Instructions to follow: Each of the entries beneath this task should be written out exactly.

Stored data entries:
+===+

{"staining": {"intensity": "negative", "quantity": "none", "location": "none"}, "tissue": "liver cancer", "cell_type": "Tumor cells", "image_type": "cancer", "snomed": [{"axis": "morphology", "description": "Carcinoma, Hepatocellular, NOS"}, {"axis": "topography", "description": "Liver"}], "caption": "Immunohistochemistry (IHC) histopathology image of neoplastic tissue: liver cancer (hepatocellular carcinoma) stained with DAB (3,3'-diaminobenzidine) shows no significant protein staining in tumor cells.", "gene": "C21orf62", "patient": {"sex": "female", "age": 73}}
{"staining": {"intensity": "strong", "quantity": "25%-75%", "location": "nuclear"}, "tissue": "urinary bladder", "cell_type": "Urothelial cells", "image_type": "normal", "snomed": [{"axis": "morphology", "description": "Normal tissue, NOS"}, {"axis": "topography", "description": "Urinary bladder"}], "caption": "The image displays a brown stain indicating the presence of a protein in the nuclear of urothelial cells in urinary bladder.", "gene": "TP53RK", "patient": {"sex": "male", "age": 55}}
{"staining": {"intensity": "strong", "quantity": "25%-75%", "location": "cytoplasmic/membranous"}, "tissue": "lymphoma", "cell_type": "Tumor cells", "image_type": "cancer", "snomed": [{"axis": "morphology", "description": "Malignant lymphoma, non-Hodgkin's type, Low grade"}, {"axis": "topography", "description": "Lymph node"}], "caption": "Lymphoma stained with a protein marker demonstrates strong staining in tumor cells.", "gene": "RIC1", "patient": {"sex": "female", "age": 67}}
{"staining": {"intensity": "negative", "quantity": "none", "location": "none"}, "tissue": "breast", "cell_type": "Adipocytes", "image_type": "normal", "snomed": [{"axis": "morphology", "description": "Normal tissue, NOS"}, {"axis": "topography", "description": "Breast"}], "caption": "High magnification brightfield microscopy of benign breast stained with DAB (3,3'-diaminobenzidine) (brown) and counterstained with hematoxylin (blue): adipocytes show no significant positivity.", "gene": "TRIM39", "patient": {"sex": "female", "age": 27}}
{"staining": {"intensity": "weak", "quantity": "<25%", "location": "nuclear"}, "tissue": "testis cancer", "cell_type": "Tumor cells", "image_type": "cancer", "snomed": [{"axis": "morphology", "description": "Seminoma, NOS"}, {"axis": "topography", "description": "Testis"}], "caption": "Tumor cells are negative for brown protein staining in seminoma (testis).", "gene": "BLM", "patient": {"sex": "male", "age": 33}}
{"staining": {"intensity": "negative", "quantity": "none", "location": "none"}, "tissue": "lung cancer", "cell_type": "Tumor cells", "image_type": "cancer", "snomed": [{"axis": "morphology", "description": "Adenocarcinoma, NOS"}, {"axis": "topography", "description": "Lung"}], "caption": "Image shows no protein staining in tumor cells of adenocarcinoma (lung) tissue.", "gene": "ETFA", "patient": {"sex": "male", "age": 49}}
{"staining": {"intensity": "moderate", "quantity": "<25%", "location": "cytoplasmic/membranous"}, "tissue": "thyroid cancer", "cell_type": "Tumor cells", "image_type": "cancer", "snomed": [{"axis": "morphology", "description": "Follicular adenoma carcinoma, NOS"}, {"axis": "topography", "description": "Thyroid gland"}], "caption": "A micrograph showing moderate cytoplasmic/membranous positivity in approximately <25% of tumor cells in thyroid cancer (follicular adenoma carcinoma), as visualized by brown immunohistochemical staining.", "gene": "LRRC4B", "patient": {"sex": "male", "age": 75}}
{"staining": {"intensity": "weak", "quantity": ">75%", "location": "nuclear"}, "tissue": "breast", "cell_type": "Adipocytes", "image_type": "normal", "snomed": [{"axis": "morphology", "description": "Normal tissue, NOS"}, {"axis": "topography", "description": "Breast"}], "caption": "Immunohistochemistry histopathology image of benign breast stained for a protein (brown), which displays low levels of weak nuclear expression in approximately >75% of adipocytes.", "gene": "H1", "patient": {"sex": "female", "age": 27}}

+===+

Final answer:
{"staining": {"intensity": "negative", "quantity": "none", "location": "none"}, "tissue": "liver cancer", "cell_type": "Tumor cells", "image_type": "cancer", "snomed": [{"axis": "morphology", "description": "Carcinoma, Hepatocellular, NOS"}, {"axis": "topography", "description": "Liver"}], "caption": "Immunohistochemistry (IHC) histopathology image of neoplastic tissue: liver cancer (hepatocellular carcinoma) stained with DAB (3,3'-diaminobenzidine) shows no significant protein staining in tumor cells.", "gene": "C21orf62", "patient": {"sex": "female", "age": 73}}
{"staining": {"intensity": "strong", "quantity": "25%-75%", "location": "nuclear"}, "tissue": "urinary bladder", "cell_type": "Urothelial cells", "image_type": "normal", "snomed": [{"axis": "morphology", "description": "Normal tissue, NOS"}, {"axis": "topography", "description": "Urinary bladder"}], "caption": "The image displays a brown stain indicating the presence of a protein in the nuclear of urothelial cells in urinary bladder.", "gene": "TP53RK", "patient": {"sex": "male", "age": 55}}
{"staining": {"intensity": "strong", "quantity": "25%-75%", "location": "cytoplasmic/membranous"}, "tissue": "lymphoma", "cell_type": "Tumor cells", "image_type": "cancer", "snomed": [{"axis": "morphology", "description": "Malignant lymphoma, non-Hodgkin's type, Low grade"}, {"axis": "topography", "description": "Lymph node"}], "caption": "Lymphoma stained with a protein marker demonstrates strong staining in tumor cells.", "gene": "RIC1", "patient": {"sex": "female", "age": 67}}
{"staining": {"intensity": "negative", "quantity": "none", "location": "none"}, "tissue": "breast", "cell_type": "Adipocytes", "image_type": "normal", "snomed": [{"axis": "morphology", "description": "Normal tissue, NOS"}, {"axis": "topography", "description": "Breast"}], "caption": "High magnification brightfield microscopy of benign breast stained with DAB (3,3'-diaminobenzidine) (brown) and counterstained with hematoxylin (blue): adipocytes show no significant positivity.", "gene": "TRIM39", "patient": {"sex": "female", "age": 27}}
{"staining": {"intensity": "weak", "quantity": "<25%", "location": "nuclear"}, "tissue": "testis cancer", "cell_type": "Tumor cells", "image_type": "cancer", "snomed": [{"axis": "morphology", "description": "Seminoma, NOS"}, {"axis": "topography", "description": "Testis"}], "caption": "Tumor cells are negative for brown protein staining in seminoma (testis).", "gene": "BLM", "patient": {"sex": "male", "age": 33}}
{"staining": {"intensity": "negative", "quantity": "none", "location": "none"}, "tissue": "lung cancer", "cell_type": "Tumor cells", "image_type": "cancer", "snomed": [{"axis": "morphology", "description": "Adenocarcinoma, NOS"}, {"axis": "topography", "description": "Lung"}], "caption": "Image shows no protein staining in tumor cells of adenocarcinoma (lung) tissue.", "gene": "ETFA", "patient": {"sex": "male", "age": 49}}
{"staining": {"intensity": "moderate", "quantity": "<25%", "location": "cytoplasmic/membranous"}, "tissue": "thyroid cancer", "cell_type": "Tumor cells", "image_type": "cancer", "snomed": [{"axis": "morphology", "description": "Follicular adenoma carcinoma, NOS"}, {"axis": "topography", "description": "Thyroid gland"}], "caption": "A micrograph showing moderate cytoplasmic/membranous positivity in approximately <25% of tumor cells in thyroid cancer (follicular adenoma carcinoma), as visualized by brown immunohistochemical staining.", "gene": "LRRC4B", "patient": {"sex": "male", "age": 75}}
{"staining": {"intensity": "weak", "quantity": ">75%", "location": "nuclear"}, "tissue": "breast", "cell_type": "Adipocytes", "image_type": "normal", "snomed": [{"axis": "morphology", "description": "Normal tissue, NOS"}, {"axis": "topography", "description": "Breast"}], "caption": "Immunohistochemistry histopathology image of benign breast stained for a protein (brown), which displays low levels of weak nuclear expression in approximately >75% of adipocytes.", "gene": "H1", "patient": {"sex": "female", "age": 27}}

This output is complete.